Knowledge dependencies exist when work requires information or decisions from others. Waiting for legal review, executive approval, or design direction creates knowledge dependencies.

Managing dependencies

Several practices help manage dependencies effectively:

Identify early. Dependencies discovered late cause more damage than those identified during planning. Systematic dependency identification during refinement and planning catches issues when there's time to address them.

Visualize explicitly. Dependency boards, roadmap swimlanes, and planning tools that show connections help teams see where coordination is needed. What's invisible doesn't get managed.

Communicate proactively. When your work depends on others, communicate your timeline and needs early. When others depend on you, keep them informed of progress and risks.

Create buffers. Schedules that assume every dependency resolves on time are fragile. Building slack around dependent work absorbs inevitable slippage.

Reduce where possible. Some dependencies can be eliminated through architecture choices, team structure, or scope decisions. A dependency avoided is better than one managed.

Have backup plans. When critical dependencies involve high uncertainty, contingency plans reduce risk. What will you do if the partner API isn't ready? What's the fallback if design takes longer than expected?

Dependencies in agile

Agile methods acknowledge dependencies while trying to minimize them:

Cross-functional teams include all skills needed to deliver work, eliminating handoffs and external coordination for most tasks.

Vertical slicing creates work items that span the full stack, reducing technical dependencies between front-end and back-end work.

Continuous integration makes technical dependencies explicit through frequent integration rather than late-stage surprises.

Regular synchronization through ceremonies like daily standups and sprint planning surfaces dependencies early when they can be addressed.

Despite these practices, dependencies don't disappear entirely. Large organizations inevitably have platform teams, shared services, and enterprise systems that create dependencies. Scaled agile frameworks explicitly address cross-team dependency management through mechanisms like PI Planning.

Common problems

Hidden dependencies cause surprises because they weren't identified during planning. Teams discover mid-sprint that they need something from another team that's not available.

Dependency chains amplify delays. When A depends on B which depends on C, any delay cascades through the chain.

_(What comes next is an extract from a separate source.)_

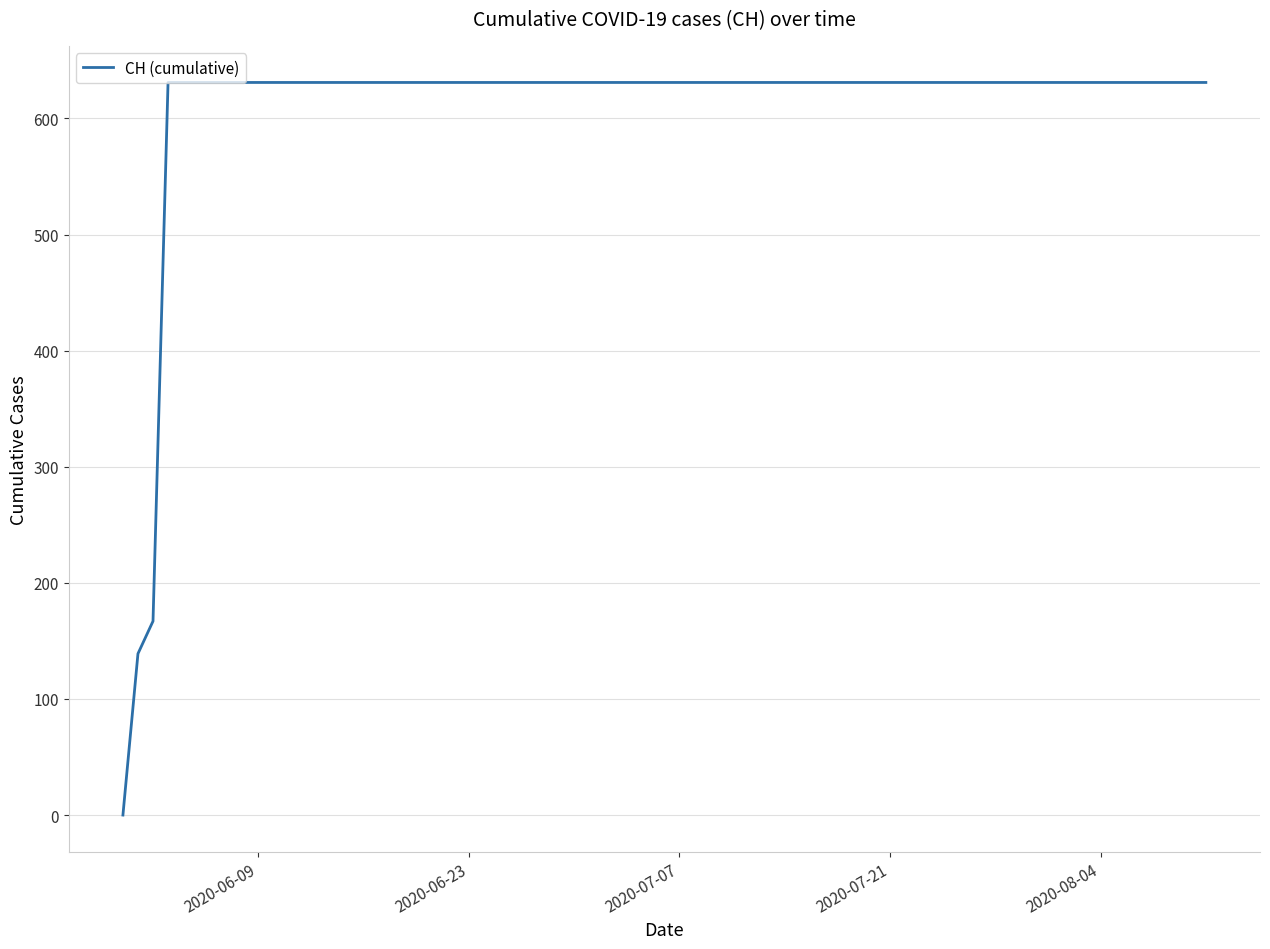

What is the greatest value displayed?

631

Long chains are particularly risky.

Circular dependencies create deadlock where A needs B and B needs A. These require breaking the cycle through careful scoping or parallel work.

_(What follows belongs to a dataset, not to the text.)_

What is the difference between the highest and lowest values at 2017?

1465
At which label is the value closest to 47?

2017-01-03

Deprioritized dependencies occur when another team knows about your dependency but doesn't prioritize it. Your urgent need is their backlog item.

Over-engineering dependencies adds unnecessary connections. Teams sometimes create dependencies through poor architecture or process rather than genuine necessity.

Dependency denial pretends dependencies don't exist because they're inconvenient to acknowledge. This leads to optimistic plans that reality doesn't support.

Reducing dependencies through design

Architectural and organizational choices affect dependency load:

Loose coupling in system design means services can evolve independently. Well-defined interfaces and contracts reduce the coordination needed for changes.

API contracts established early let teams work in parallel against agreed interfaces rather than waiting for implementations.

Modular architecture creates natural boundaries where changes on one side don't ripple to the other.

Team topology aligned with architecture reduces cross-team dependencies. Conway's Law works both ways - you can structure teams to get the communication patterns (and dependencies) you want.

Feature toggles allow incomplete work to ship without creating dependencies on completion. Features can be integrated continuously and enabled when ready.

Dependencies are an inherent part of building complex products. Acknowledging them, tracking them, and actively managing them prevents the invisible web of connections from strangling delivery. The goal isn't zero dependencies - it's visible, managed dependencies that don't surprise you.